#### TASK OBJECTIVE:
Look through the material below and show every line with the word "traceback".
── SUPPLIED MATERIAL
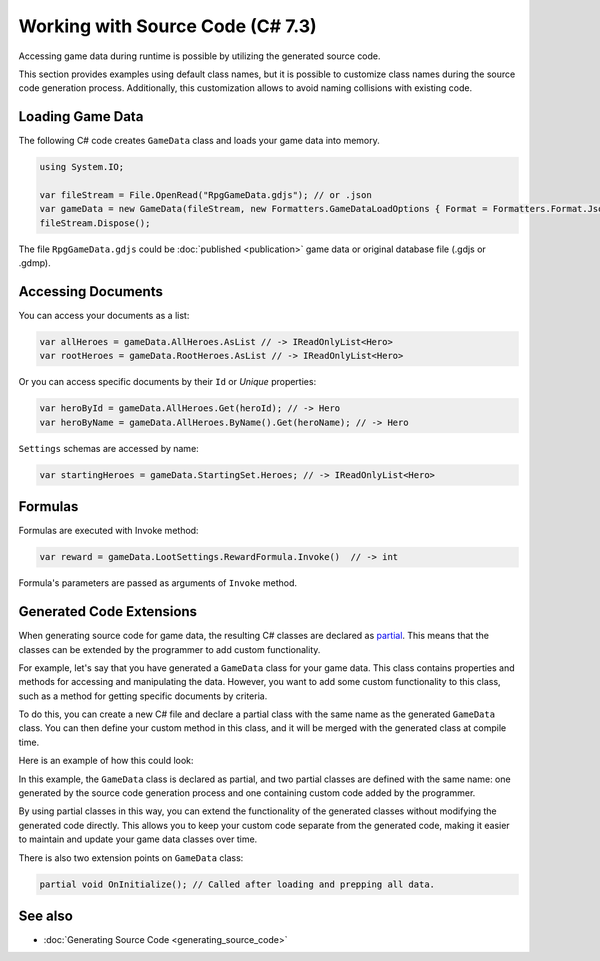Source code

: Working with Source Code (C# 7.3)
=================================

Accessing game data during runtime is possible by utilizing the generated source code.

This section provides examples using default class names, but it is possible to customize class names during the source code generation process. Additionally, this customization allows to avoid naming collisions with existing code.

Loading Game Data
-----------------

The following C# code creates ``GameData`` class and loads your game data into memory.

.. code-block:: csharp
  
  using System.IO;
  
  var fileStream = File.OpenRead("RpgGameData.gdjs"); // or .json
  var gameData = new GameData(fileStream, new Formatters.GameDataLoadOptions { Format = Formatters.Format.Json });
  fileStream.Dispose();

The file ``RpgGameData.gdjs`` could be :doc:`published <publication>` game data or original database file (.gdjs or .gdmp).  
  
Accessing Documents
-------------------

You can access your documents as a list:

.. code-block:: csharp

  var allHeroes = gameData.AllHeroes.AsList // -> IReadOnlyList<Hero>
  var rootHeroes = gameData.RootHeroes.AsList // -> IReadOnlyList<Hero>

Or you can access specific documents by their ``Id`` or *Unique* properties:

.. code-block:: csharp

  var heroById = gameData.AllHeroes.Get(heroId); // -> Hero
  var heroByName = gameData.AllHeroes.ByName().Get(heroName); // -> Hero

``Settings`` schemas are accessed by name:

.. code-block:: csharp

  var startingHeroes = gameData.StartingSet.Heroes; // -> IReadOnlyList<Hero>
  
Formulas
--------

Formulas are executed with Invoke method:

.. code-block:: csharp

  var reward = gameData.LootSettings.RewardFormula.Invoke()  // -> int

Formula's parameters are passed as arguments of ``Invoke`` method.

Generated Code Extensions
-------------------------

When generating source code for game data, the resulting C# classes are declared as `partial <https://learn.microsoft.com/en-us/dotnet/csharp/programming-guide/classes-and-structs/partial-classes-and-methods>`_. This means that the classes can be extended by the programmer to add custom functionality.

For example, let's say that you have generated a ``GameData`` class for your game data. This class contains properties and methods for accessing and manipulating the data. However, you want to add some custom functionality to this class, such as a method for getting specific documents by criteria.

To do this, you can create a new C# file and declare a partial class with the same name as the generated ``GameData`` class. You can then define your custom method in this class, and it will be merged with the generated class at compile time.

Here is an example of how this could look:

.. code-block:: csharp
  // should be in same namespace as generated GameData class
  public partial class GameData {
  
      public IEnumerable<Hero> GetReligiousHeroes() {
          return this.AllHeroes.AsList.Where(hero => hero.Religious);
      }
  
  }

In this example, the ``GameData`` class is declared as partial, and two partial classes are defined with the same name: one generated by the source code generation process and one containing custom code added by the programmer.

By using partial classes in this way, you can extend the functionality of the generated classes without modifying the generated code directly. This allows you to keep your custom code separate from the generated code, making it easier to maintain and update your game data classes over time.

There is also two extension points on ``GameData`` class:

.. code-block:: csharp

  partial void OnInitialize(); // Called after loading and prepping all data.

See also
--------

- :doc:`Generating Source Code <generating_source_code>`
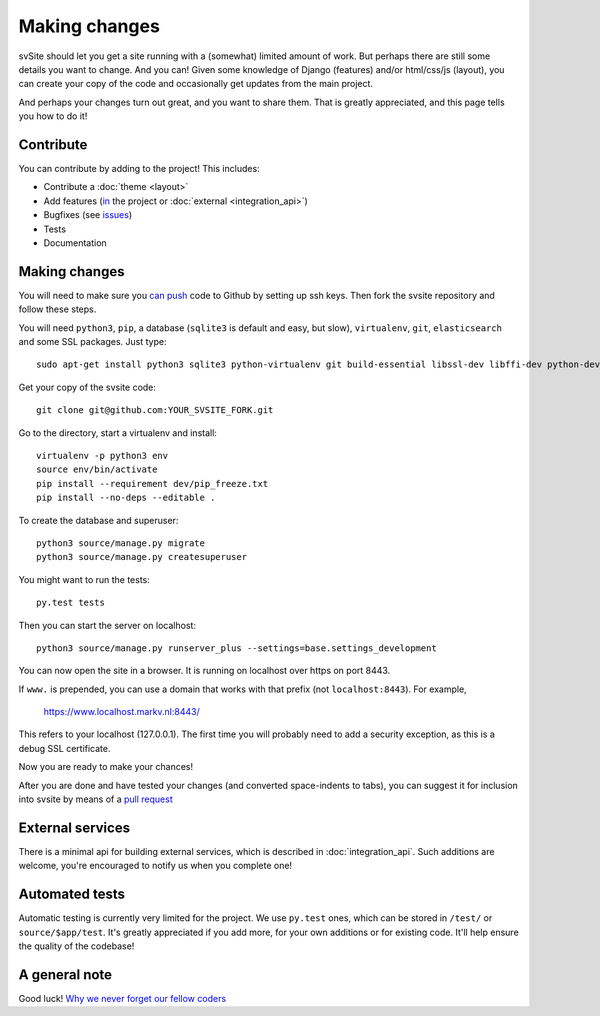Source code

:
Making changes
===============================

svSite should let you get a site running with a (somewhat) limited amount of work. But perhaps there are still some details you want to change. And you can! Given some knowledge of Django (features) and/or html/css/js (layout), you can create your copy of the code and occasionally get updates from the main project.

And perhaps your changes turn out great, and you want to share them. That is greatly appreciated, and this page tells you how to do it!

.. _contribute:

Contribute
-------------------------------

You can contribute by adding to the project! This includes:

* Contribute a :doc:`theme <layout>`
* Add features (in_ the project or :doc:`external <integration_api>`)
* Bugfixes (see issues_)
* Tests
* Documentation

Making changes
-------------------------------

You will need to make sure you `can push`_ code to Github by setting up ssh keys. Then fork the svsite repository and follow these steps.

You will need ``python3``, ``pip``, a database (``sqlite3`` is default and easy, but slow), ``virtualenv``, ``git``, ``elasticsearch`` and some SSL packages. Just type::

	sudo apt-get install python3 sqlite3 python-virtualenv git build-essential libssl-dev libffi-dev python-dev elasticsearch

Get your copy of the svsite code::

	git clone git@github.com:YOUR_SVSITE_FORK.git

Go to the directory, start a virtualenv and install::

	virtualenv -p python3 env
	source env/bin/activate
	pip install --requirement dev/pip_freeze.txt
	pip install --no-deps --editable .

To create the database and superuser::

	python3 source/manage.py migrate
	python3 source/manage.py createsuperuser

You might want to run the tests::

	py.test tests

Then you can start the server on localhost::

	python3 source/manage.py runserver_plus --settings=base.settings_development

You can now open the site in a browser. It is running on localhost over https on port 8443.

If ``www.`` is prepended, you can use a domain that works with that prefix (not ``localhost:8443``). For example,

	https://www.localhost.markv.nl:8443/

This refers to your localhost (127.0.0.1). The first time you will probably need to add a security exception, as this is a debug SSL certificate.

Now you are ready to make your chances!

After you are done and have tested your changes (and converted space-indents to tabs), you can suggest it for inclusion into svsite by means of a `pull request`_

External services
-------------------------------

There is a minimal api for building external services, which is described in :doc:`integration_api`. Such additions are welcome, you're encouraged to notify us when you complete one!

Automated tests
-------------------------------

Automatic testing is currently very limited for the project. We use ``py.test`` ones, which can be stored in ``/test/`` or ``source/$app/test``. It's greatly appreciated if you add more, for your own additions or for existing code. It'll help ensure the quality of the codebase!

A general note
-------------------------------

Good luck! `Why we never forget our fellow coders`_

.. _can push: https://help.github.com/articles/generating-ssh-keys/
.. _pull request: https://help.github.com/articles/creating-a-pull-request/
.. _`Why we never forget our fellow coders`: http://www.commitstrip.com/en/2014/11/21/why-we-never-forget-our-fellow-coders/
.. _in: https://github.com/mverleg/svsite/issues
.. _issues: https://github.com/mverleg/svsite/issues


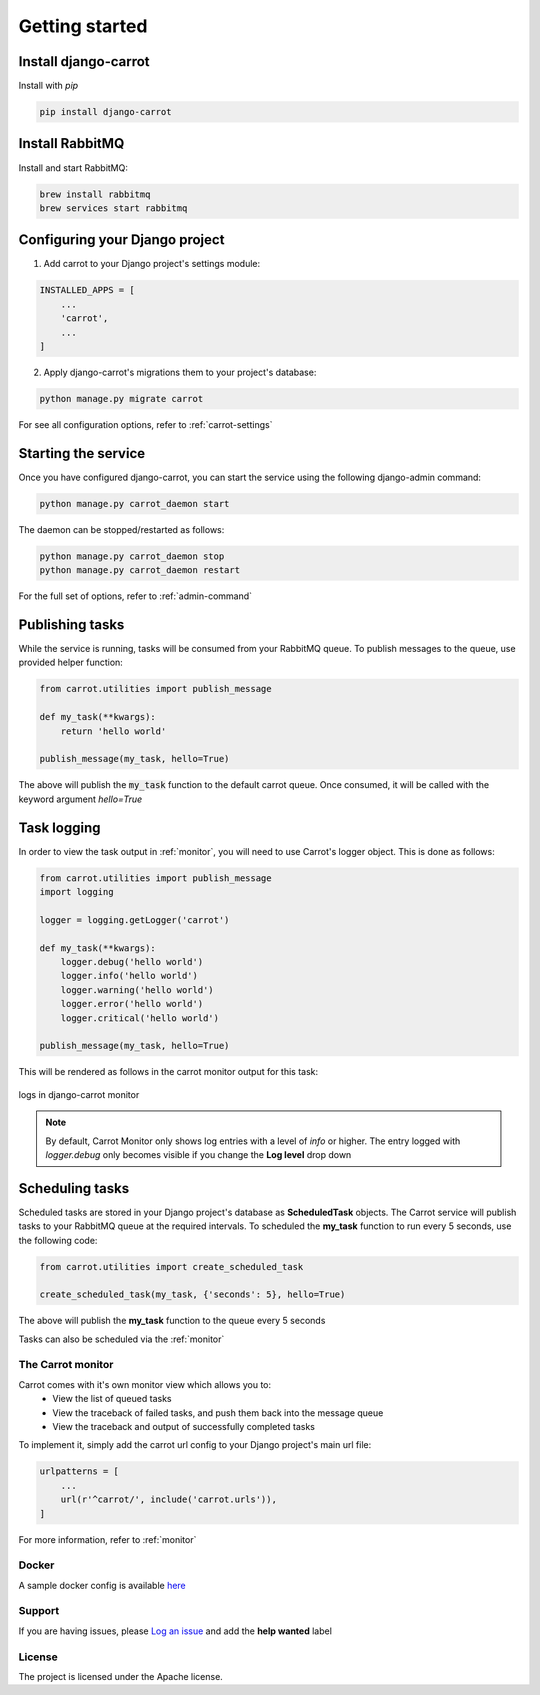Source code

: .. _quick-start:


Getting started
===============

Install django-carrot
*********************

Install with *pip*

.. code-block:: bash

    pip install django-carrot

Install RabbitMQ
****************

Install and start RabbitMQ:

.. code-block:: bash

    brew install rabbitmq
    brew services start rabbitmq

Configuring your Django project
*******************************

1. Add carrot to your Django project's settings module:

.. code-block:: python

    INSTALLED_APPS = [
        ...
        'carrot',
        ...
    ]

2. Apply django-carrot's migrations them to your project's database:

.. code-block:: bash

    python manage.py migrate carrot

For see all configuration options, refer to :ref:`carrot-settings`

Starting the service
********************

Once you have configured django-carrot, you can start the service using the following django-admin command:

.. code-block:: bash

    python manage.py carrot_daemon start

The daemon can be stopped/restarted as follows:

.. code-block:: bash

    python manage.py carrot_daemon stop
    python manage.py carrot_daemon restart

For the full set of options, refer to :ref:`admin-command`


Publishing tasks
****************

While the service is running, tasks will be consumed from your RabbitMQ queue. To publish messages to the queue, use
provided helper function:

.. code-block:: python

    from carrot.utilities import publish_message

    def my_task(**kwargs):
        return 'hello world'

    publish_message(my_task, hello=True)


The above will publish the :code:`my_task` function to the default carrot queue. Once consumed, it will be
called with the keyword argument *hello=True*

Task logging
************

In order to view the task output in :ref:`monitor`, you will need to use Carrot's logger object. This is done
as follows:

.. code-block:: python

    from carrot.utilities import publish_message
    import logging

    logger = logging.getLogger('carrot')

    def my_task(**kwargs):
        logger.debug('hello world')
        logger.info('hello world')
        logger.warning('hello world')
        logger.error('hello world')
        logger.critical('hello world')

    publish_message(my_task, hello=True)

This will be rendered as follows in the carrot monitor output for this task:

.. figure:: /images/1.0/task-logging.png
    :align: center
    :height: 300px
    :figclass: align-center

    logs in django-carrot monitor

.. note::
    By default, Carrot Monitor only shows log entries with a level of *info* or higher. The entry logged with
    `logger.debug` only becomes visible if you change the **Log level** drop down


Scheduling tasks
****************

Scheduled tasks are stored in your Django project's database as **ScheduledTask** objects. The Carrot service will
publish tasks to your RabbitMQ queue at the required intervals. To scheduled the **my_task** function to run every 5
seconds, use the following code:

.. code-block:: python

    from carrot.utilities import create_scheduled_task

    create_scheduled_task(my_task, {'seconds': 5}, hello=True)

The above will publish the **my_task** function to the queue every 5 seconds

Tasks can also be scheduled via the :ref:`monitor`


The Carrot monitor
------------------

Carrot comes with it's own monitor view which allows you to:
    - View the list of queued tasks
    - View the traceback of failed tasks, and push them back into the message queue
    - View the traceback and output of successfully completed tasks

To implement it, simply add the carrot url config to your Django project's main url file:

.. code-block:: python

    urlpatterns = [
        ...
        url(r'^carrot/', include('carrot.urls')),
    ]

For more information, refer to :ref:`monitor`

Docker
------

A sample docker config is available `here <https://github.com/chris104957/django-carrot-docker>`_

Support
-------

If you are having issues, please `Log an issue <https://github.com/chris104957/django-carrot/issues/new>`_ and add the **help wanted** label

License
-------

The project is licensed under the Apache license.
────
#### RESULT OF THE EXERCISE:
    - View the traceback of failed tasks, and push them back into the message queue
    - View the traceback and output of successfully completed tasks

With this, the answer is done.